The task: Return the listing below exactly. Leave its pictures out.

Given information:
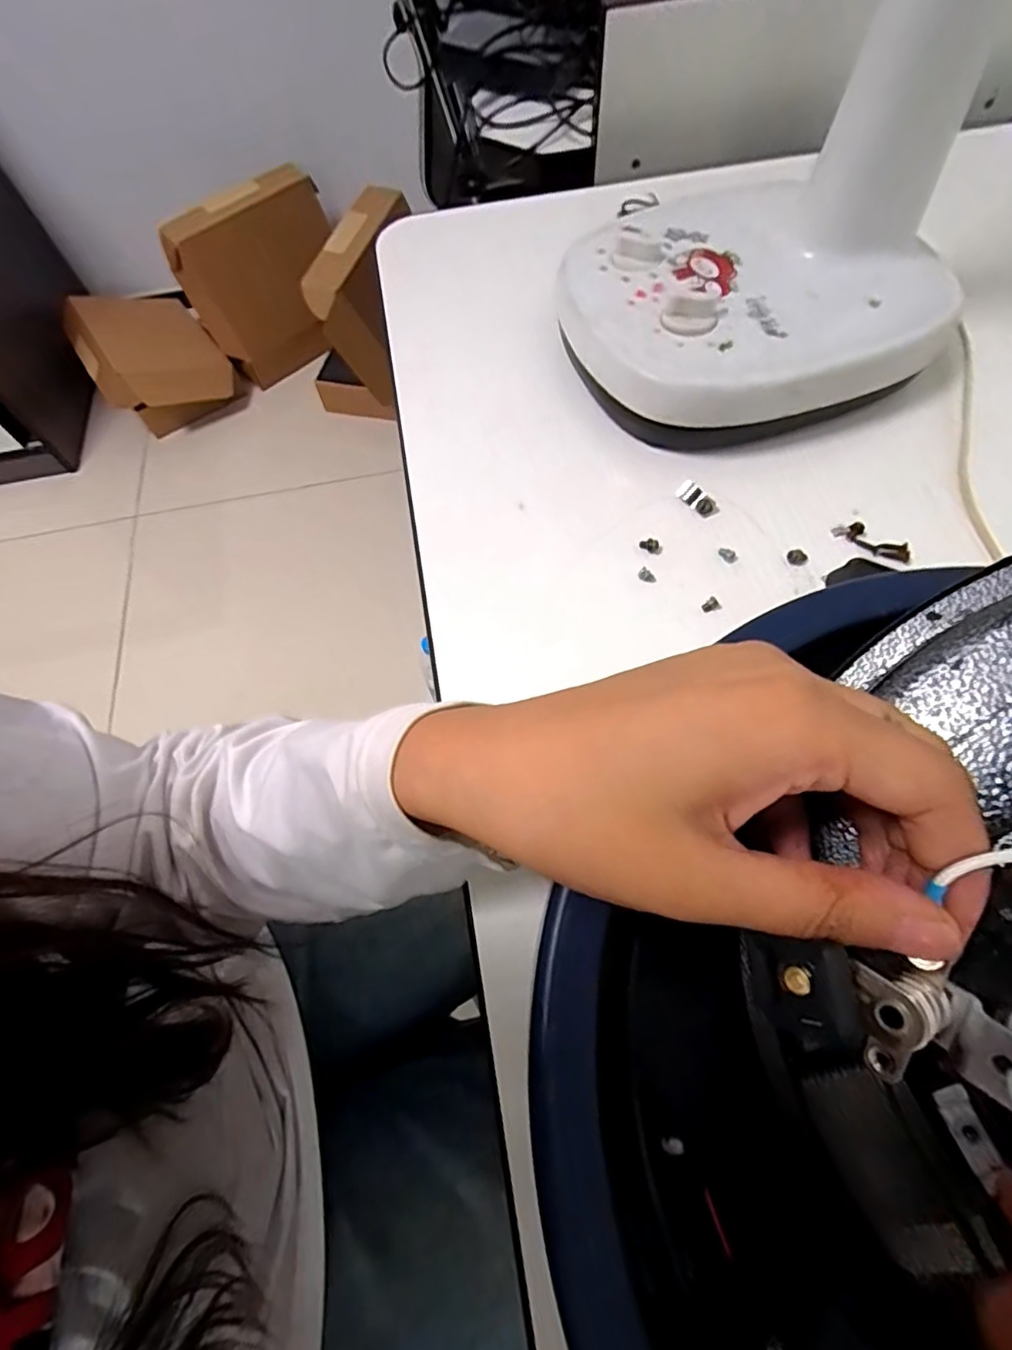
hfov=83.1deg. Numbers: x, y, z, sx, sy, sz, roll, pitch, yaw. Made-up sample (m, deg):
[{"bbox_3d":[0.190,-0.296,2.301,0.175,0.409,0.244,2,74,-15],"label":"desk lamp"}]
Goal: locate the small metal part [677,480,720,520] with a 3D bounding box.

Exercise answer:
hfov=83.1deg. Numbers: x, y, z, sx, sy, sz, roll, pitch, yaw. Made-up sample (m, deg):
[{"bbox_3d":[0.190,-0.296,2.301,0.175,0.409,0.244,2,74,-15],"label":"desk lamp"}]
Goal: locate the small metal part [677,480,720,520] with a 3D bounding box.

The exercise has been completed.